A few miles from Pisa, in the tiny Tuscan hamlet of Cascina, is a small gourmet shop where gift boxes covered in cellophane line the shelves, customers scurry in to place orders and the sweet, delicate aroma of home cooking drifts in from the kitchen. The proprietor, Paul DeBondt, sets out a platter of bite-size pieces on the countertop for sampling and arranges rows and rows of artfully wrapped packages inside the display case. But you won’t find dusty bottles of Super-Tuscan, aging wheels of pecorino or pungent vats of olive oil. That’s because Mr. DeBondt makes only one thing — chocolate.
Since the 1980s, as the world bought pasta, wine, cheese and prosciutto by the freighter-full from Tuscany, a gastronomical tradition in chocolate has quietly swept through the region. Small factories devoted to shelling, grinding and melting cocoa beans have opened in the triangle from Florence to Pisa to Montecatini, giving rise to some of the purest chocolate in the world and the nickname Chocolate Valley.

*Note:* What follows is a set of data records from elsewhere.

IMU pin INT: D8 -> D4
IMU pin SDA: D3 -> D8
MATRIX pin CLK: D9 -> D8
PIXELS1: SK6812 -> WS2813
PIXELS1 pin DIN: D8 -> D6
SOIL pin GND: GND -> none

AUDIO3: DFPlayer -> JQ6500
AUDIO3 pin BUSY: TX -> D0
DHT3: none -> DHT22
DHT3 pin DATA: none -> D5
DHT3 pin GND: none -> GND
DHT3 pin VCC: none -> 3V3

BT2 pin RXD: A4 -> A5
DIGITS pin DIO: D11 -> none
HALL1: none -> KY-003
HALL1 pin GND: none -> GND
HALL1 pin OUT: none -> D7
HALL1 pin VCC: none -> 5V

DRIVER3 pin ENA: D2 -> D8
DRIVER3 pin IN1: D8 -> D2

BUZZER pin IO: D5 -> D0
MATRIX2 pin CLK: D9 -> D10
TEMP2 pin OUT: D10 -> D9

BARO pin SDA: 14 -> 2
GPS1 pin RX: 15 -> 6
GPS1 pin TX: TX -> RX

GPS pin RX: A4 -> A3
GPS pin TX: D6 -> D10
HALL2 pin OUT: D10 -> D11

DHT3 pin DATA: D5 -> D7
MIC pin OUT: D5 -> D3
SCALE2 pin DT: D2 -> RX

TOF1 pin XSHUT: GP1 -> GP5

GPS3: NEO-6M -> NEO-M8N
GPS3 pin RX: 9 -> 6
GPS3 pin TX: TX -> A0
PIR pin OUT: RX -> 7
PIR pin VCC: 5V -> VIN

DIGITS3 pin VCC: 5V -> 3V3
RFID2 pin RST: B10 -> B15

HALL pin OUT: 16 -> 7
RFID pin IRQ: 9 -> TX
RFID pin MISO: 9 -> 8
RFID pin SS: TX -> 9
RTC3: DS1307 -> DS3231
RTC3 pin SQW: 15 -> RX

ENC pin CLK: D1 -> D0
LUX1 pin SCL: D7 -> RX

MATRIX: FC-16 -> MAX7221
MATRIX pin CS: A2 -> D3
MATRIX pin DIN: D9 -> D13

“Tuscans are trained to talk about food, to taste food, study food,” Mr. DeBondt said. “I’m Dutch, and there’s no tradition of food in Holland. There’s only a tradition of boiled potatoes. I could never do this there.”
And until relatively recently, no one in Tuscany did chocolate. But what was once consigned as a precious treat at Christmas and Easter is now as commonplace as caffè macchiato. In the last decade, Italy’s annual chocolate consumption has doubled to nearly nine pounds a person, and last year, chocolate sales reached 350 million euros ($507.5 million at the current exchange rate of $1.45 to the euro).